BP refusing to follow EPA dispersant directive

[JURIST] BP [official website; JURIST news archive] is balking at an US Environmental Protection Agency (EPA) [official website] order issued Thursday directing it to find an alternative dispersant [press release] to address the Deepwater Horizon oil spill [official website] in the Gulf of Mexico. The agency Saturday released BP's response [text, PDF] to the directive [text, PDF] ordering the oil company to find a "less toxic and more effective dispersant" to combat the spill within 24 hours and begin using it within 72. Dispersants are chemicals that are used to break oil down into small droplets causing it to become more easily degradable. BP is using the dispersant Corexit 9500 [EPA chemical details] both on the surface of the spill and underwater at the source of the oil leak. BP said that it had found five possible alternatives, but stood by its decision to use Corexit 9500, saying it was a "better choice" for underwater use and had fewer long term effects. BP also said it already had a sufficient supply of Corexit and did not know whether it could obtain adequate quantities of any other chemical immediately. Portions of the response were redacted because BP cited it as confidential business information. The EPA is concerned about the environmental impact of Corexit 9500 because BP is using the dispersant in "unprecedented volumes" and because "much is unknown about the underwater use of dispersants." The EPA has not yet released a response to BP's refusal to stop using Corexit. EPA Administrator Lisa Jackson [official website] returned to the Gulf Coast [Reuters report] Sunday to continue monitoring response efforts.

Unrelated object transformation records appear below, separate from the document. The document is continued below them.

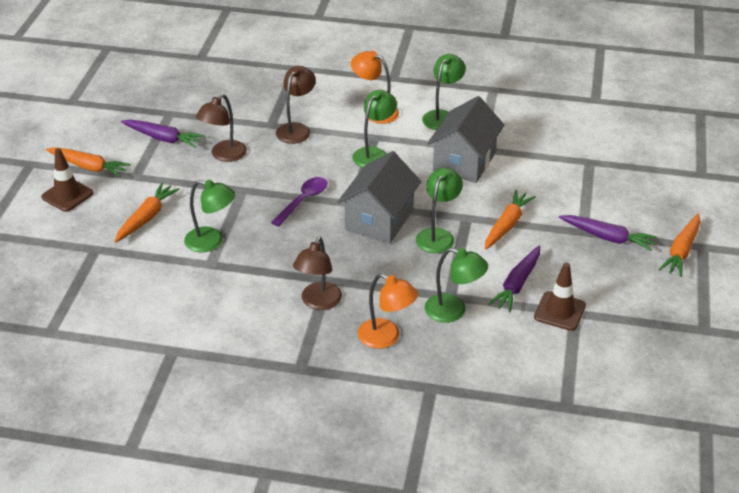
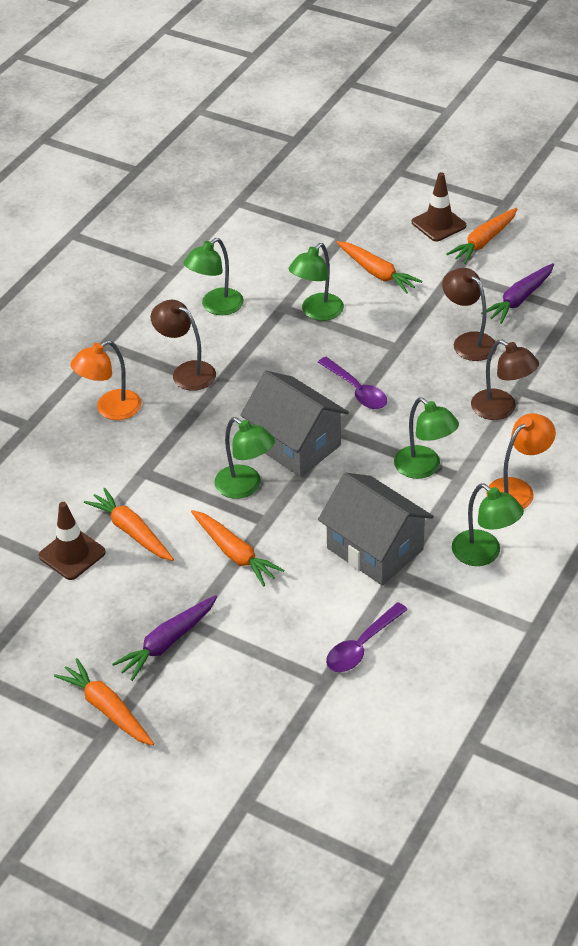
camera: 110 degrees right, 5 degrees up
green lamp [425,248,488,323] -> green lamp moved to [184,238,244,315]
purple carrot [488,246,540,313] -> orange carrot [84,488,174,561]
none -> purple spoon [326,602,408,672]

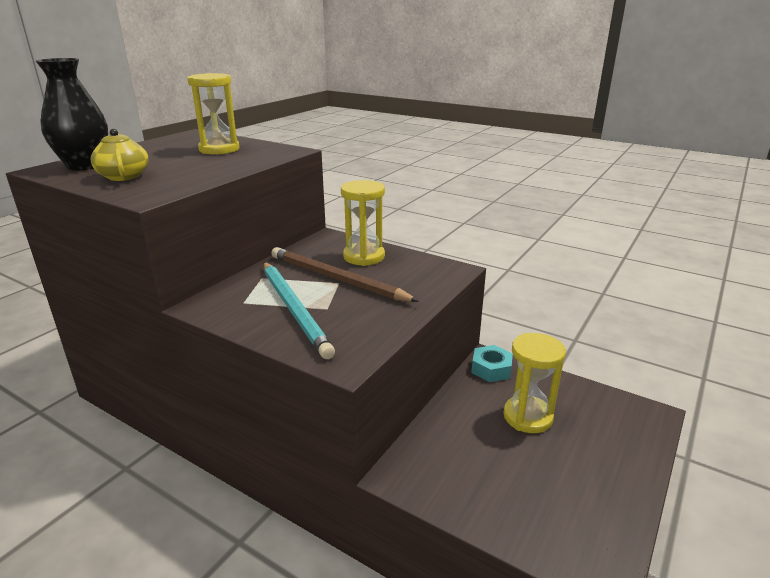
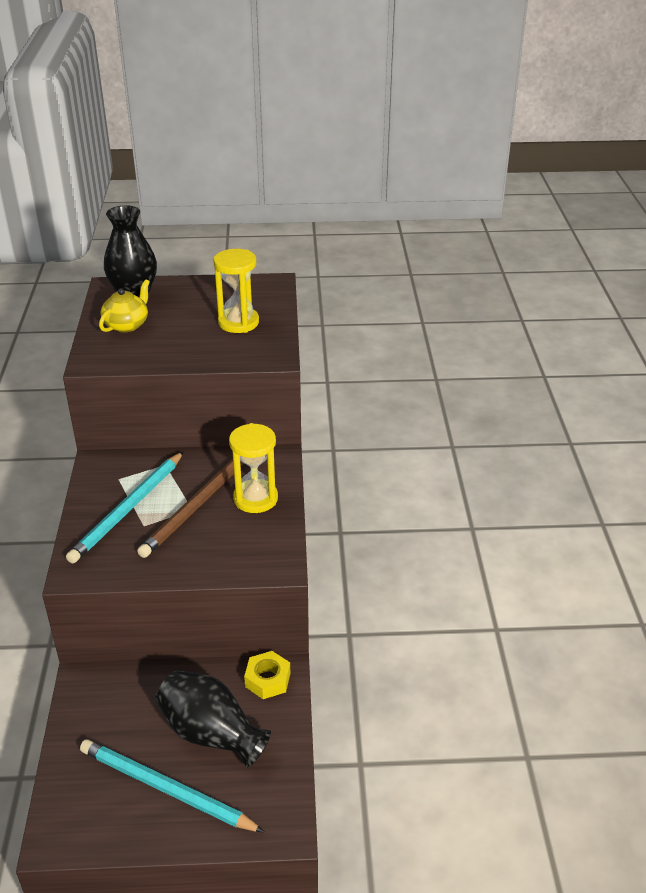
camera: 55 degrees right, 10 degrees up
brown pencil [271,247,419,302] -> brown pencil turned 150 degrees counterclockwise [137,459,244,558]
turquoise nut [471,345,513,382] -> yellow nut [244,651,290,699]
yellow hourglass [503,333,566,433] -> black vase [156,670,271,768]
none -> turquoise pencil [80,739,265,833]

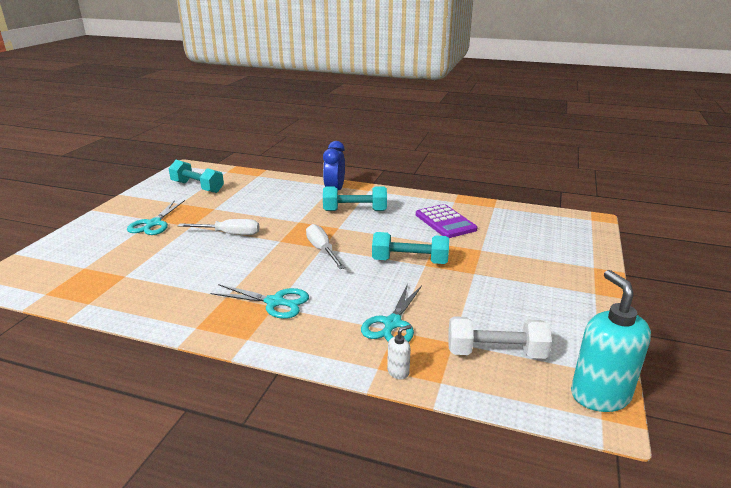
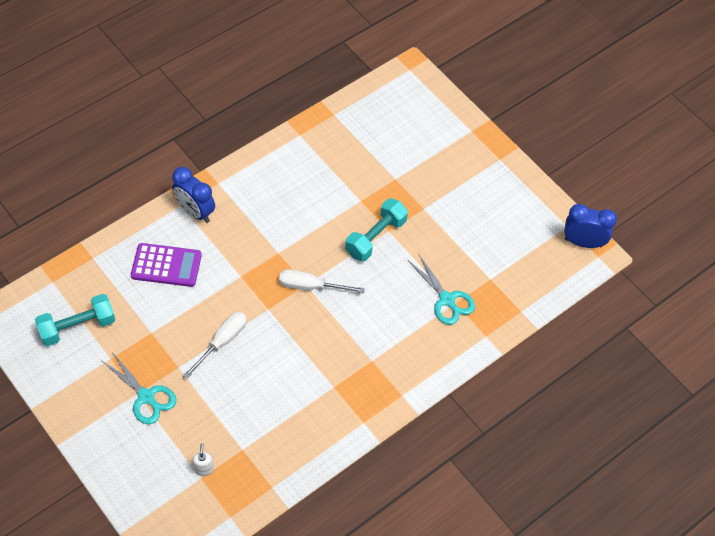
camera: 60 degrees left, 30 degrees up
turquoise scissors [211,284,309,319] -> none
turquoise dumbbell [323,186,387,211] -> none
white soap dispenser [387,325,412,379] -> white soap dispenser moved to [192,443,214,476]
purple calculator [416,204,478,238] -> purple calculator moved to [131,243,202,287]
white dumbbell [448,316,552,359] -> none
turquoise soap dispenser [571,270,651,412] -> blue clock [564,204,617,248]

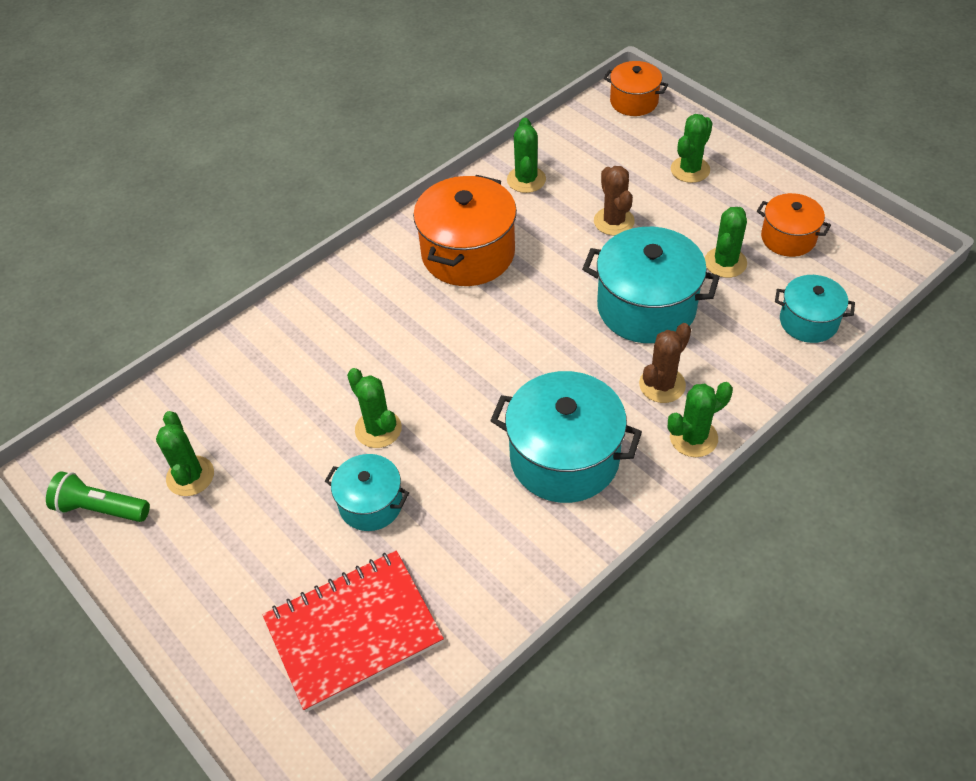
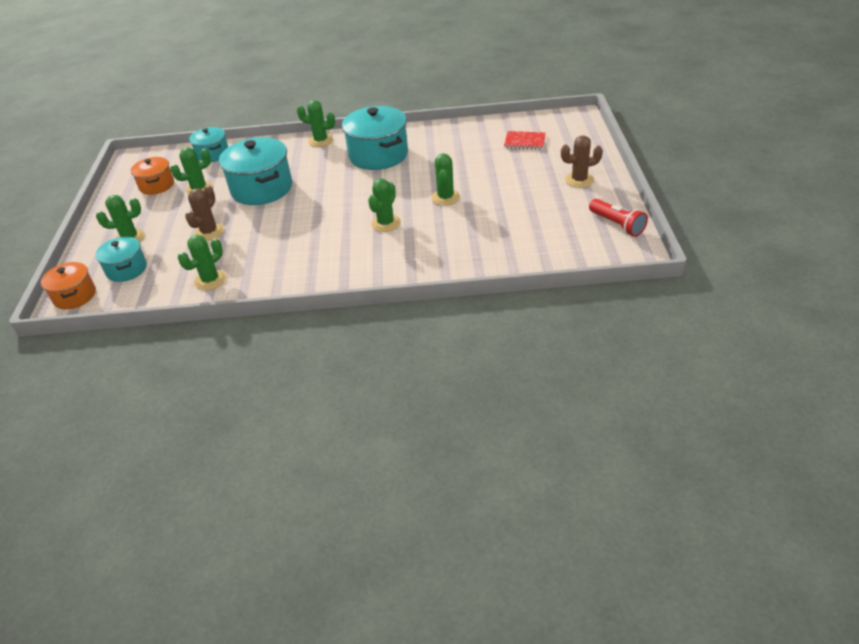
camera: 140 degrees left, 10 degrees down
green flashlight [46,471,150,522] -> red flashlight [589,199,648,237]
green cactus [156,411,214,496] -> green cactus moved to [368,179,401,232]
red notebook [263,551,444,712] -> red notebook [504,131,546,150], size x0.52
turquoise pot [325,454,409,531] -> turquoise pot moved to [95,237,147,282]
orange pot [413,175,517,286] -> none
brown cactus [639,323,691,403] -> brown cactus moved to [561,136,603,188]

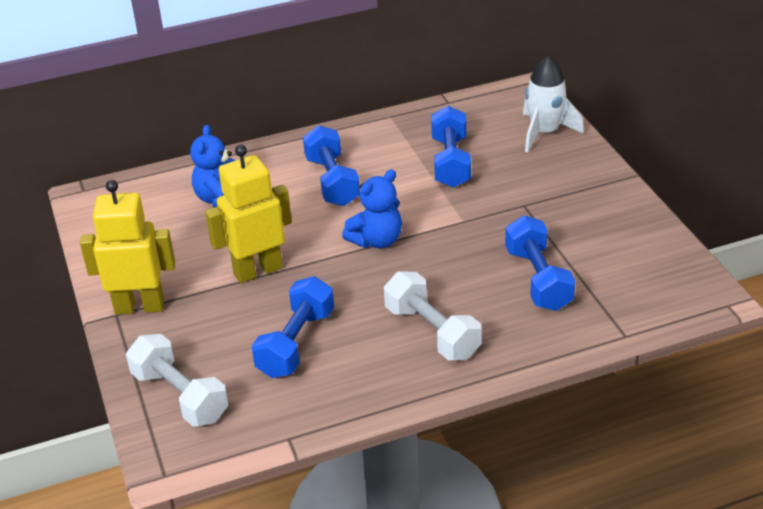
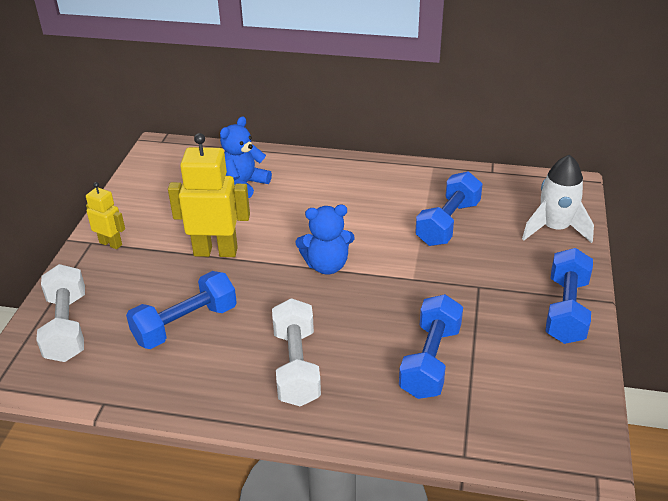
camera: 30 degrees right, 0 degrees up
yellow robot [80,180,175,315] -> yellow robot [86,182,125,249], size x0.55
blue dumbbell [303,125,360,206] -> blue dumbbell moved to [545,248,593,344]

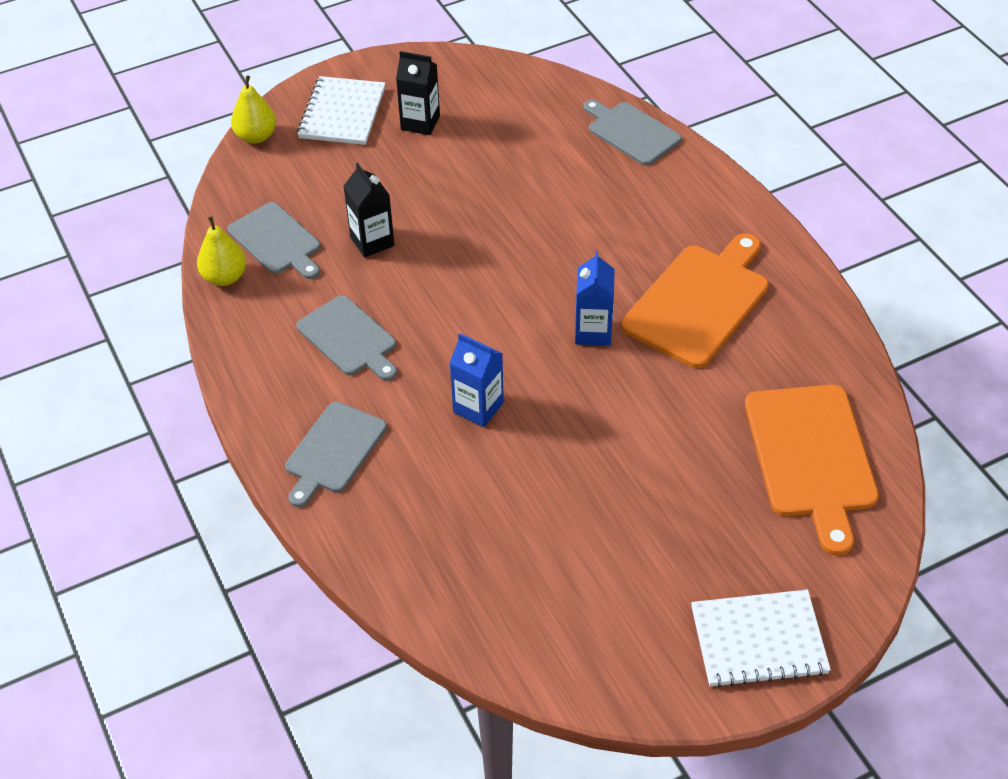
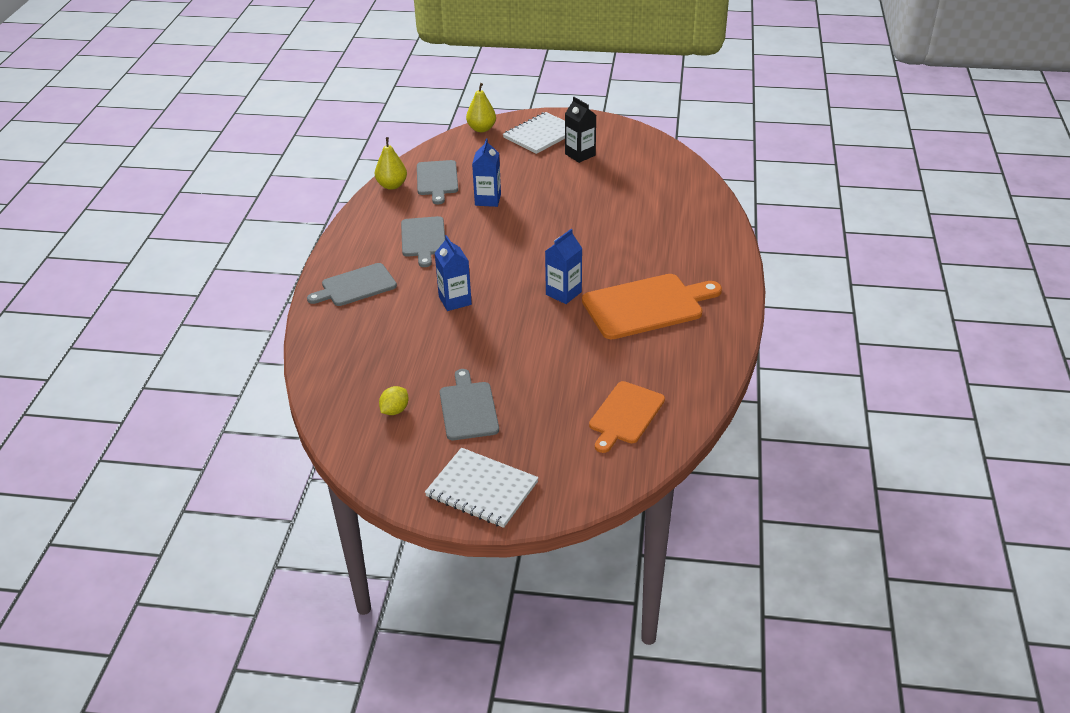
camera: 35 degrees right, 10 degrees down
black carton [343,163,394,257] -> blue carton [472,138,501,207]
grey cutting board [583,100,682,165] -> grey cutting board moved to [440,369,499,440]
orange cutting board [745,385,879,556] -> orange cutting board [589,381,665,453], size x0.64
none -> yellow lemon [379,386,408,415]

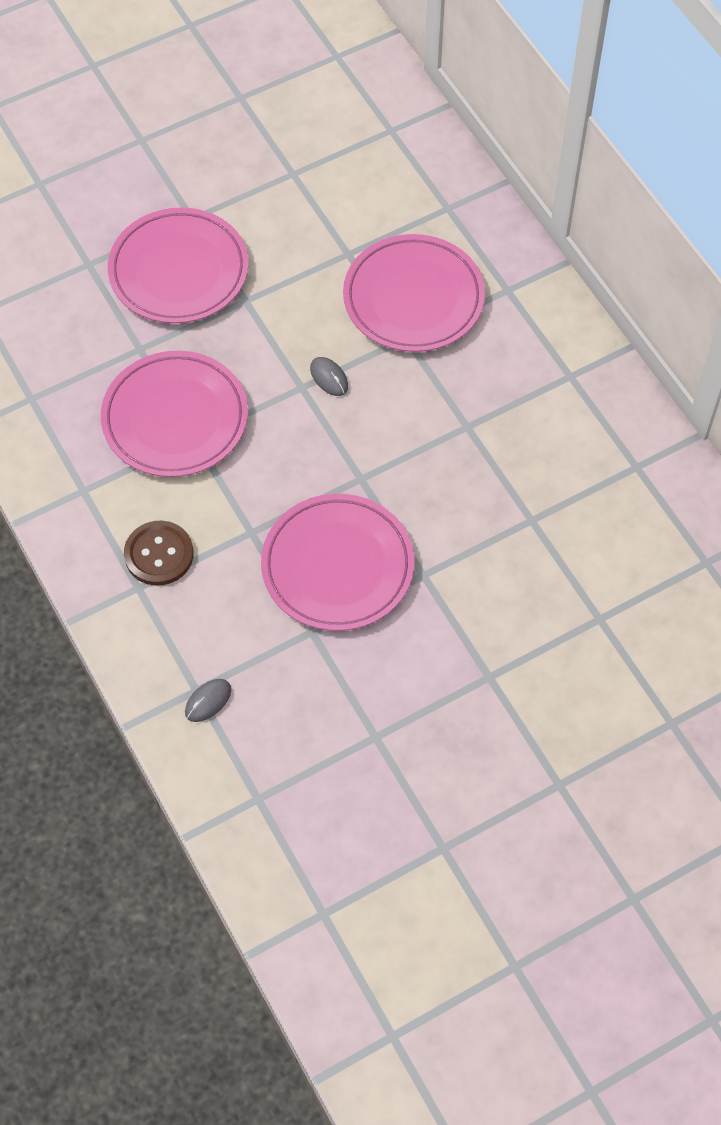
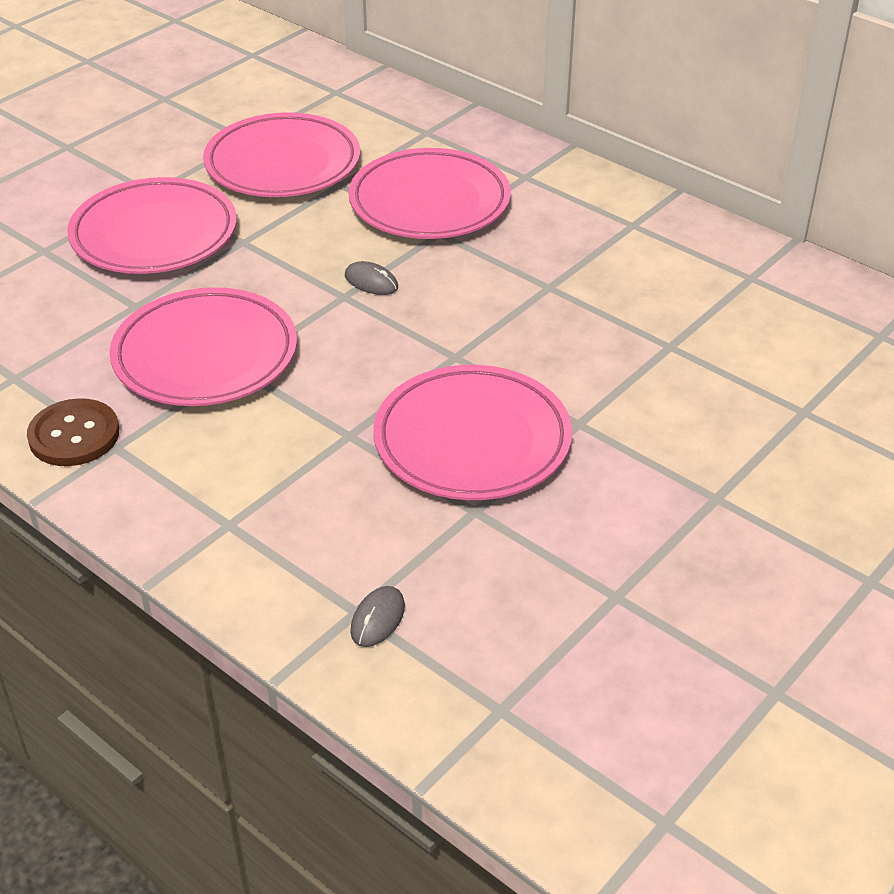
camera: 20 degrees left, 20 degrees down
brown button [124,521,194,586] -> brown button moved to [27,398,119,466]
none -> pink plate [203,112,360,197]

On Friday, President Barack Obama signed an executive order establishing an independent commission to investigate offshore drilling and this most recent oil spill [JURIST report]. The commission will identify the causes of the spill and develop options to help prevent future incidents. The spill was a result of an oil well blowout that caused an explosion 5,000 feet below the surface of the Gulf. The amount of oil spilled into the Gulf is still unknown and part of an ongoing debate, however the resulting oil slick has covered at least 2,500 square miles. The damage from the blowout is expected to be in excess of $8 billion [JURIST comment].